L: I use F13, Boggs’ tuning and I just have the split pedal change like Vance did on the Bob Wills and Billy Jack stuff and the front neck is probably considered just standard C6 changes, but it’s in Bb6. But I do have the option…the pedals that operate the back neck also come to the front neck and they lower the high 3rd and the high root ½ tone, so when I go to the IV chord, I can fake Bud Isaacs’ changes there. That lowers the 3rd to the 2nd and the root down to the maj7. It’s backwards—a lot of guys did that in the ‘50s—they got these E9 things in 6th tunings. I first picked up on it on Brisbane Bop. I remember telling a couple of old-timers about it and they were like, “Oh yeah, everyone was doing that.” [laughs]
M: I’ll admit, I’ve always had trouble digesting that stuff…I try to envision but it doesn’t make all that much sense to me.
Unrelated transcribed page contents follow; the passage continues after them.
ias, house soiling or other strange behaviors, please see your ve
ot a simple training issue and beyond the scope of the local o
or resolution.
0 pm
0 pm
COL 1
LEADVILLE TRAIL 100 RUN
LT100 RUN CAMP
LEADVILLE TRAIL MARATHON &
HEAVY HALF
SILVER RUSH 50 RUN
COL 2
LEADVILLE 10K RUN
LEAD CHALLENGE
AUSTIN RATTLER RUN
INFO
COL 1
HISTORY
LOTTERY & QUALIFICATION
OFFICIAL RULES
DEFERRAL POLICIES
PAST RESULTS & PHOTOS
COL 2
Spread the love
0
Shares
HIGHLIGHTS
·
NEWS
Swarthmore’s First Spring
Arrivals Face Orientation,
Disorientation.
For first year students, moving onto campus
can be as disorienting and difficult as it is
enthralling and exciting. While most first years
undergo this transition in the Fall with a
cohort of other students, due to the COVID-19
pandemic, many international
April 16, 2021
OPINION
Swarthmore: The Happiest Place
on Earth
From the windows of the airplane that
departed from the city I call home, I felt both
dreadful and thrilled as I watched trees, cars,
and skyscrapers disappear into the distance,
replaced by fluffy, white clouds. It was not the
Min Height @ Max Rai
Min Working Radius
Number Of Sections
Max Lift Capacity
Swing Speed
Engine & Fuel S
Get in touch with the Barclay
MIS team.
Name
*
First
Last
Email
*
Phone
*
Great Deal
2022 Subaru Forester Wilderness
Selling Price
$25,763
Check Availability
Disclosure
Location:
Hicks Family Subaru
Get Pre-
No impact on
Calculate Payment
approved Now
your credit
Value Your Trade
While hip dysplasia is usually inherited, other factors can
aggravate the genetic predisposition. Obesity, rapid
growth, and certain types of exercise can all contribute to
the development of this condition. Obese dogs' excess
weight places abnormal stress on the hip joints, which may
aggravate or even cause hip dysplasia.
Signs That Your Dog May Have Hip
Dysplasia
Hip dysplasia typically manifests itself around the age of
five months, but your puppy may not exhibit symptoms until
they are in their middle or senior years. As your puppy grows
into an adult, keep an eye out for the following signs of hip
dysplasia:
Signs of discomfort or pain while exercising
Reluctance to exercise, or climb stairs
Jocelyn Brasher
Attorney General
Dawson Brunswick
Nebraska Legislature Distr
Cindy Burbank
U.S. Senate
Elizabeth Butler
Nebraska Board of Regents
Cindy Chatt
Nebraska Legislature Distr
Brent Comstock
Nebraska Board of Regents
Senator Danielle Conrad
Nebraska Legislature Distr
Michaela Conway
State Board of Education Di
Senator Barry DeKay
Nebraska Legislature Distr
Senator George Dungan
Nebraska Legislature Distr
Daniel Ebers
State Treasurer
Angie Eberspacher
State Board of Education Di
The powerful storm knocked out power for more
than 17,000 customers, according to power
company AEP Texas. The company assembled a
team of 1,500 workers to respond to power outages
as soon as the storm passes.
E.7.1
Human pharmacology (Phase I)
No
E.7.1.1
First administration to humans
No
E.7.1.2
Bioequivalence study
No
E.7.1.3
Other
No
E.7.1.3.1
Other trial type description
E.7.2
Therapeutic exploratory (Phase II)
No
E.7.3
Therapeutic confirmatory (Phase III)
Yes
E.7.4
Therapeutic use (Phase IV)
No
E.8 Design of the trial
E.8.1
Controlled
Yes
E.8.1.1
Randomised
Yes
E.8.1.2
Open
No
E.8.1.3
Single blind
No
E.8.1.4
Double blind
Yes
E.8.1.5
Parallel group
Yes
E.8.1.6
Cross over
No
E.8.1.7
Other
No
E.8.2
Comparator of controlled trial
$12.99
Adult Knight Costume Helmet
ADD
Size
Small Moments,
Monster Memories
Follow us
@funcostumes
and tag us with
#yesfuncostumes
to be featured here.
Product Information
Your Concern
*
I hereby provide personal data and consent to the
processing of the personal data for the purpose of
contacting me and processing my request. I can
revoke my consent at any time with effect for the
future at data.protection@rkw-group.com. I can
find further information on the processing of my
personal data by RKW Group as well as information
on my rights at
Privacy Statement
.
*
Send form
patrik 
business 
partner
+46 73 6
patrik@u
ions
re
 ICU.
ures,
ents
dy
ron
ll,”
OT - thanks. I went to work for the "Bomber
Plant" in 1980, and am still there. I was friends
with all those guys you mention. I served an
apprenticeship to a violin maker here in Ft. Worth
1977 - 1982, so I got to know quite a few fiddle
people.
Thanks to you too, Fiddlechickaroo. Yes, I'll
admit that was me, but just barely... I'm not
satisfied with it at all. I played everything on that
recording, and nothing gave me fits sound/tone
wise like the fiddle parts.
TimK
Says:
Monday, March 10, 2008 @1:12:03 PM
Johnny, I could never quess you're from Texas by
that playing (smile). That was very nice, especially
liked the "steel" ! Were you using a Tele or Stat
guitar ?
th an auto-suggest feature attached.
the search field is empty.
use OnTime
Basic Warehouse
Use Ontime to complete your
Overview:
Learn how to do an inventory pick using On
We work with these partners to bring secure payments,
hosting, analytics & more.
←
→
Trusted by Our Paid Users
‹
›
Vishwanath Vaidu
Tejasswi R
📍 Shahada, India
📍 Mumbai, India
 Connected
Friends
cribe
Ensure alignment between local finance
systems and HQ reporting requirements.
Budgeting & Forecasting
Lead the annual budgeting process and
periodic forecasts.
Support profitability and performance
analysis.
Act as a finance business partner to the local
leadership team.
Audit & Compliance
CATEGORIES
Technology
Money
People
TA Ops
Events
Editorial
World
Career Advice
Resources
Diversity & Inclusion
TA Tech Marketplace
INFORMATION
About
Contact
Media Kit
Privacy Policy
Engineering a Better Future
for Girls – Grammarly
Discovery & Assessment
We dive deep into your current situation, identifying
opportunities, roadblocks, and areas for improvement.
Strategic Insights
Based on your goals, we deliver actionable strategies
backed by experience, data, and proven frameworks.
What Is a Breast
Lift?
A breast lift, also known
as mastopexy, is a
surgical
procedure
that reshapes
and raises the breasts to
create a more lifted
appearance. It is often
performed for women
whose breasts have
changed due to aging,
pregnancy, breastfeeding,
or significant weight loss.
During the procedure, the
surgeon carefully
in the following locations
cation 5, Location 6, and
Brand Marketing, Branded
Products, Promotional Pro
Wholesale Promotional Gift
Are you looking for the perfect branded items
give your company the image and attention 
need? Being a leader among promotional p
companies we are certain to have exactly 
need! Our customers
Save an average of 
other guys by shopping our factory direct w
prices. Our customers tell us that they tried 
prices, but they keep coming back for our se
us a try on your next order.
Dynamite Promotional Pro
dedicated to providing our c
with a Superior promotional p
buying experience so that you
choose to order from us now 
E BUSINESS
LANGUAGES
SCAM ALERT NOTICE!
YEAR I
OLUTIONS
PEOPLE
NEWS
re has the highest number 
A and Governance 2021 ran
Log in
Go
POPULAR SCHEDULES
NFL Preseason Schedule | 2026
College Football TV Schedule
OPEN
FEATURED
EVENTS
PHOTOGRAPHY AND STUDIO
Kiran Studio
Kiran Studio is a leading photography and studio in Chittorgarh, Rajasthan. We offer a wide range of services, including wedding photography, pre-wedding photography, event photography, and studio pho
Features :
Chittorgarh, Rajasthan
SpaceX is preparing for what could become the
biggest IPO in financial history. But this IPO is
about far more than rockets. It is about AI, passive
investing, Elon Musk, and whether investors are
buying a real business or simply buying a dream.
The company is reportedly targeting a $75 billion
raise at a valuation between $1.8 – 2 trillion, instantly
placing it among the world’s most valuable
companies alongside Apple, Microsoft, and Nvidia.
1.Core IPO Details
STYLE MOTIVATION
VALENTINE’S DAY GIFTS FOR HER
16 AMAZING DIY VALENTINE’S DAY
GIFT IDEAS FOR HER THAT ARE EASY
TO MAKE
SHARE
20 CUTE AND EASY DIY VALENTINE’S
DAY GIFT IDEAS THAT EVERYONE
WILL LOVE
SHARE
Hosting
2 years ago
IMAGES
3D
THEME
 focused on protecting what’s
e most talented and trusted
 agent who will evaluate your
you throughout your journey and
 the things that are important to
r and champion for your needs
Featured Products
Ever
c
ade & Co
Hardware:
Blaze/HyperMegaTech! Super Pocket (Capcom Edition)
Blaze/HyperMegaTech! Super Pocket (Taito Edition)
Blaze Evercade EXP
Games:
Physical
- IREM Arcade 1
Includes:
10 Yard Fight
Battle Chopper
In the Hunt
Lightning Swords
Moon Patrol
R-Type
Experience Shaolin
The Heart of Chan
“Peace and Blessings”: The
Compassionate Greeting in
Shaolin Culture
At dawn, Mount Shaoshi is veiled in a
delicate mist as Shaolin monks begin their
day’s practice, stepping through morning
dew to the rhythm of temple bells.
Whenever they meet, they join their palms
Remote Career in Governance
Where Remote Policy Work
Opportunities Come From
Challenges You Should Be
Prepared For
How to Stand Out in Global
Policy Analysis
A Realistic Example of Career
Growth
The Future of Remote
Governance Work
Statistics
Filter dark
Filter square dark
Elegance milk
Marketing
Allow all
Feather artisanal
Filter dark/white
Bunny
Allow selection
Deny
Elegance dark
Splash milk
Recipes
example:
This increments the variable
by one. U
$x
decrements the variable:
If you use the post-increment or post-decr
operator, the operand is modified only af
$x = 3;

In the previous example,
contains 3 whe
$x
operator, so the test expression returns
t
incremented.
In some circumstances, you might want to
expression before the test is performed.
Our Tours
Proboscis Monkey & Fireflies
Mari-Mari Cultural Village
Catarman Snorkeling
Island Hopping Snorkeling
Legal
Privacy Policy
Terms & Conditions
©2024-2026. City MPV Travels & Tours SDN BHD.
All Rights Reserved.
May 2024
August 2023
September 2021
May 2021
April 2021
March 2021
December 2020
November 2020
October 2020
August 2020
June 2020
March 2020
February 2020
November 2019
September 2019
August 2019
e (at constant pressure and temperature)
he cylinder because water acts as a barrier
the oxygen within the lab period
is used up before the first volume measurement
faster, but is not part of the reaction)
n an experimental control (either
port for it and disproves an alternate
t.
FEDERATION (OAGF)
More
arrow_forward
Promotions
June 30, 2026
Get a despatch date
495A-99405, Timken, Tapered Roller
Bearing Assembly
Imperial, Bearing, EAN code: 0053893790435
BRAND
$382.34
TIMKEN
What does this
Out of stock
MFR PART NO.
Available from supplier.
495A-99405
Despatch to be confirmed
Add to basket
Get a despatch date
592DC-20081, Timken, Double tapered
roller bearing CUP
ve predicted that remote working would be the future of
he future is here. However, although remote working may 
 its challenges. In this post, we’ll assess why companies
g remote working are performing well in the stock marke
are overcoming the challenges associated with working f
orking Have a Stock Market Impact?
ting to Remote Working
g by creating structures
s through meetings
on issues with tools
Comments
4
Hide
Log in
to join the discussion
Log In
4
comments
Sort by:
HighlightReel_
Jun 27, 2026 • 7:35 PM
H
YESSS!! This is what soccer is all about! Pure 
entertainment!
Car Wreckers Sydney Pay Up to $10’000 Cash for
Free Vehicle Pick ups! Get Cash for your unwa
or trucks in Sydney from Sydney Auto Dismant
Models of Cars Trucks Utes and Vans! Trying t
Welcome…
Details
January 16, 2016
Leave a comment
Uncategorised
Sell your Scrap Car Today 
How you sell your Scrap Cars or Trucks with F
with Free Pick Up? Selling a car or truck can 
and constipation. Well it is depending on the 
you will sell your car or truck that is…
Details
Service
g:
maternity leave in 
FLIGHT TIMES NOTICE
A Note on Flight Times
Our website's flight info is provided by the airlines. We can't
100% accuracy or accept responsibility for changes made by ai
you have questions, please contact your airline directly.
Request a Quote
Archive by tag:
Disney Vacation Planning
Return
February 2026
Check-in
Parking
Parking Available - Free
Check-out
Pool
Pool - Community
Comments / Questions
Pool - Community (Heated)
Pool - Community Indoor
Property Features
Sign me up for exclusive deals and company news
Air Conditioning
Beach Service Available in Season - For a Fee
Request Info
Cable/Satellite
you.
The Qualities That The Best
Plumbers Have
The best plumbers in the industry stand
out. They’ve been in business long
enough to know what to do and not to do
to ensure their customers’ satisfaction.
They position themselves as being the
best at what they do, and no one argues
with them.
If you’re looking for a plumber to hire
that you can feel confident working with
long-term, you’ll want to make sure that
L: Well, I don’t really have a comprehensive understanding of it, either—I try and approach it from the old way of just looking at those things as “chord changers”….
M: That’s what I’m hearing when I listen to you, I don’t hear a lot of pedal action, but every once in a while there’s this chord….
L: Right, I really believe it’s still primarily non-pedal playing, but there are these chord changers.
M: Right—I hear a lot of bar movement as opposed to staying in position….
L: Well, I’m just trying to find those notes [laughs]. I honestly really believe that the most interesting pedal steel players—guys like Chalker and Vance—they were damn good non-pedal players first. I think it makes you understand the tuning better and makes you more of an individual.